Requirement:
Count the lines in the rows below that contain the word "Michelin", with uppercase and lowercase counted as different, and give only the number.

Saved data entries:
- Opening Delimiter -
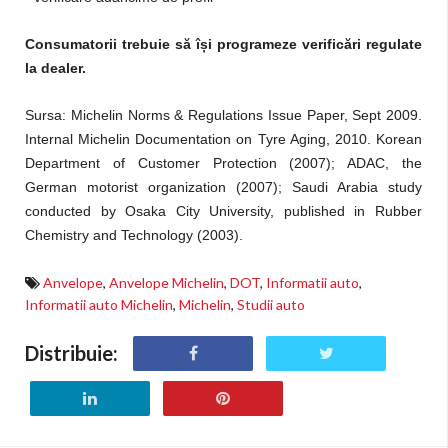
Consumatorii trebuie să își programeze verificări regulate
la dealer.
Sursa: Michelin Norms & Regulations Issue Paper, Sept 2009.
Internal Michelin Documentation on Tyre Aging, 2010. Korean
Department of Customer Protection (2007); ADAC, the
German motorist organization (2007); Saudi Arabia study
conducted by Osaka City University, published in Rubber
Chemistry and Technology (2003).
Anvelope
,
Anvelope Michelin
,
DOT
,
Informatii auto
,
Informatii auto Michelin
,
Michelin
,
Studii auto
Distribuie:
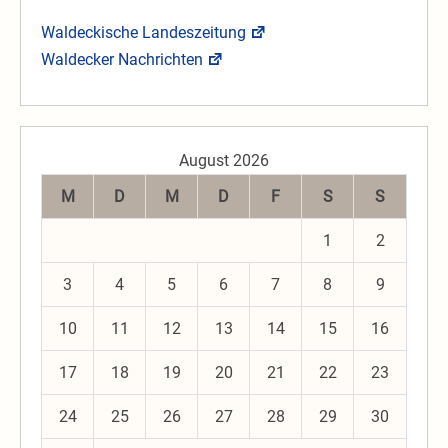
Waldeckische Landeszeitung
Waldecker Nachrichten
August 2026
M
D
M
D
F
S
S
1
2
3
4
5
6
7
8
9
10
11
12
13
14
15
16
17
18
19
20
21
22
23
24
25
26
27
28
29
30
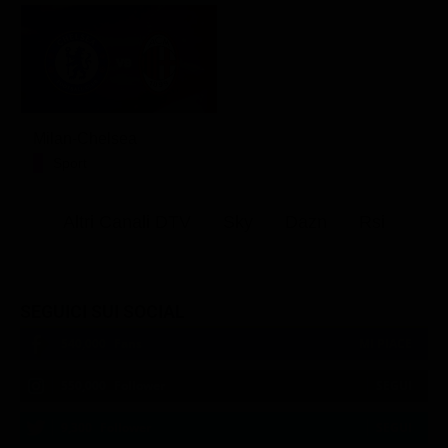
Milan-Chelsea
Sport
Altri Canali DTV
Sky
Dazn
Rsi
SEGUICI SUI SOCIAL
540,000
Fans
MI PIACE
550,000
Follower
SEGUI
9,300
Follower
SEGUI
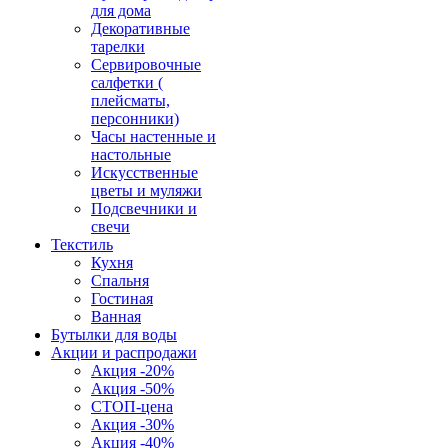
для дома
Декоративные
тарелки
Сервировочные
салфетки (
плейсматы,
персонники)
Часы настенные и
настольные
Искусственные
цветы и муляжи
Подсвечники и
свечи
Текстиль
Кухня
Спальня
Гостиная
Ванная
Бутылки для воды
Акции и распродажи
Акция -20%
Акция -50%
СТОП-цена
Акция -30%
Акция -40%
- Closing Delimiter -
- Opening Delimiter -
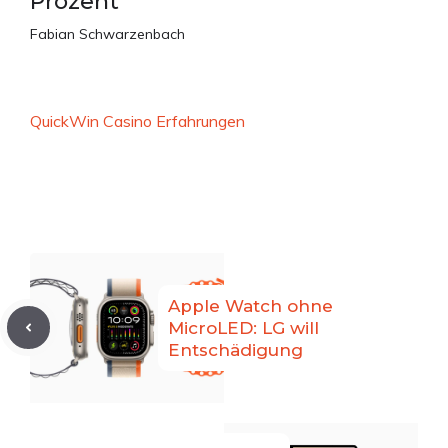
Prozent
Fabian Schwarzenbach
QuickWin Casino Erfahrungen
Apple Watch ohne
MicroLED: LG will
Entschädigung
- Closing Delimiter -
- Opening Delimiter -
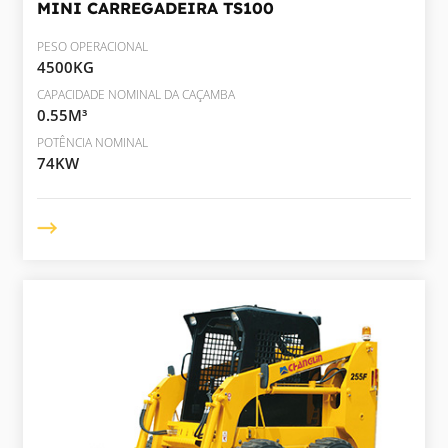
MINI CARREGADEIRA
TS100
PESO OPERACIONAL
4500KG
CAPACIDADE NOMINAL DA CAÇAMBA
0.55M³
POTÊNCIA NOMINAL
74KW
- Closing Delimiter -
Response to the exercise:
5